Gaya bicara Van de Poppe mencerminkan sudut pandang seorang kontrarian klasik. Konsensus pasar, apalagi jika didukung keyakinan besar, seringkali justru berbalik arah sebelum pergerakan besar terjadi. Siklus Bitcoin secara historis sudah berulang kali menunjukkan pola serupa baik saat fase bull maupun bear.
Ikuti kami di X untuk mendapatkan berita terbaru secara langsung
Waktu Van de Poppe mengungkapkan sindirannya juga sangat menarik. Bitcoin memang baru saja mengalami koreksi tajam dari level tertingginya, saat para trader ramai memperdebatkan apakah bottom siklus ini sudah tercapai atau justru penurunan masih akan berlanjut sampai sisa tahun 2026.
Van de Poppe dikenal karena fokusnya pada ekonomi makro, investasi berbasis nilai, dan trading aset kripto. Walaupun ia tidak menutup kemungkinan akan ada rebound tajam, ia tetap mengingatkan akan potensi risiko bahwa konsensus mayoritas bisa sekali lagi terbukti salah karena dinamika pasar.
Bitcoin diperdagangkan di harga US$65.683 pada waktu publikasi, naik hampir 3% dalam 24 jam terakhir menurut data dari BeInCrypto Markets data. Reli ini terjadi setelah Donald Trump mengumumkan kesepakatan damai AS-Iran.
Selain analisis kontrariannya pada Bitcoin, van de Poppe juga mengungkap posisi altcoin utama yang menjadi andalan portofolionya selama masa penuh ketidakpastian ini.
Ia juga menekankan bahwa token-token tersebut sudah menunjukkan performa yang jelas lebih baik dari pasar dan semestinya tetap tangguh dalam waktu dekat.
Pilihan ini mencerminkan strategi berbasis nilai yang fokus pada proyek dengan fundamental kuat. NEAR mewakili infrastruktur yang skalabel, TAO bergerak di bidang AI terdesentralisasi, EIGEN unggul dalam restaking, ONDO membidik aset dunia nyata yang ditokenisasi, dan W melengkapi alokasi tematik dengan berbagai narasi kripto.
Pendekatan ini sangat jelas. Bila Bitcoin stabil atau pulih, posisi altcoin utamanya sudah terbukti memberi imbal hasil lebih baik dalam beberapa bulan terakhir. Dengan demikian, risiko relatif lebih rendah dibanding mengejar momentum di narasi kripto baru yang masih belum teruji di pasar.
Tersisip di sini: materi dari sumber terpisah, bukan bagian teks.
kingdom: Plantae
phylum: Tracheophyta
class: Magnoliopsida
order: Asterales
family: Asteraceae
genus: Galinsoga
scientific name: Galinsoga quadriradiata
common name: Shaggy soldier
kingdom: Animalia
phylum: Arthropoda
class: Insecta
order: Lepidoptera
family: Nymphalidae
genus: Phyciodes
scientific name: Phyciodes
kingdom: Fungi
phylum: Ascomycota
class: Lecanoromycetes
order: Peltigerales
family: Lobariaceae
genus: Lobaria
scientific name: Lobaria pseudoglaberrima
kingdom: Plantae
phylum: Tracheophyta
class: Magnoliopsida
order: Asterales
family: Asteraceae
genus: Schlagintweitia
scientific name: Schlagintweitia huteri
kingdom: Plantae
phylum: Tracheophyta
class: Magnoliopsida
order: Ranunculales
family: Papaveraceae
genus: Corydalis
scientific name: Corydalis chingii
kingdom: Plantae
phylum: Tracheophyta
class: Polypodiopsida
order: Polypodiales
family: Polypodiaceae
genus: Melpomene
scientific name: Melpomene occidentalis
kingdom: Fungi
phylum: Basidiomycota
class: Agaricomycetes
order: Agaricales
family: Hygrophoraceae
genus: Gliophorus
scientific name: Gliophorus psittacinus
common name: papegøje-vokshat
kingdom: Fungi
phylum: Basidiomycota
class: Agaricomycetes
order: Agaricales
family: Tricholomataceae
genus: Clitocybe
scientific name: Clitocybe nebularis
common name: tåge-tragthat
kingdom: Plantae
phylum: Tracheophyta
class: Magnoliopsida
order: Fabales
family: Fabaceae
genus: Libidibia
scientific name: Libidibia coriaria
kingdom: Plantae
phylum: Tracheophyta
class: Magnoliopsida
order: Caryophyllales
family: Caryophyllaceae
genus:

Analis menilai sikap van de Poppe sebagai sinyal campuran. Saat ini ia masih cenderung bearish untuk Bitcoin dalam jangka pendek karena risiko kapitulasi, tapi tetap optimistis pada altcoin tertentu yang sudah mengungguli pasar dan bisa memimpin reli selanjutnya jika Bitcoin akhirnya stabil.
Secara historis, periode lemahnya Bitcoin sering didahului oleh rotasi altcoin yang sangat kuat. Setelah Bitcoin menemukan bottom, modal biasanya berpindah secara agresif ke aset yang memberikan performa terbaik, terutama yang terkait dengan narasi pertumbuhan tinggi seperti AI, aset dunia nyata, dan infrastruktur blockchain modular.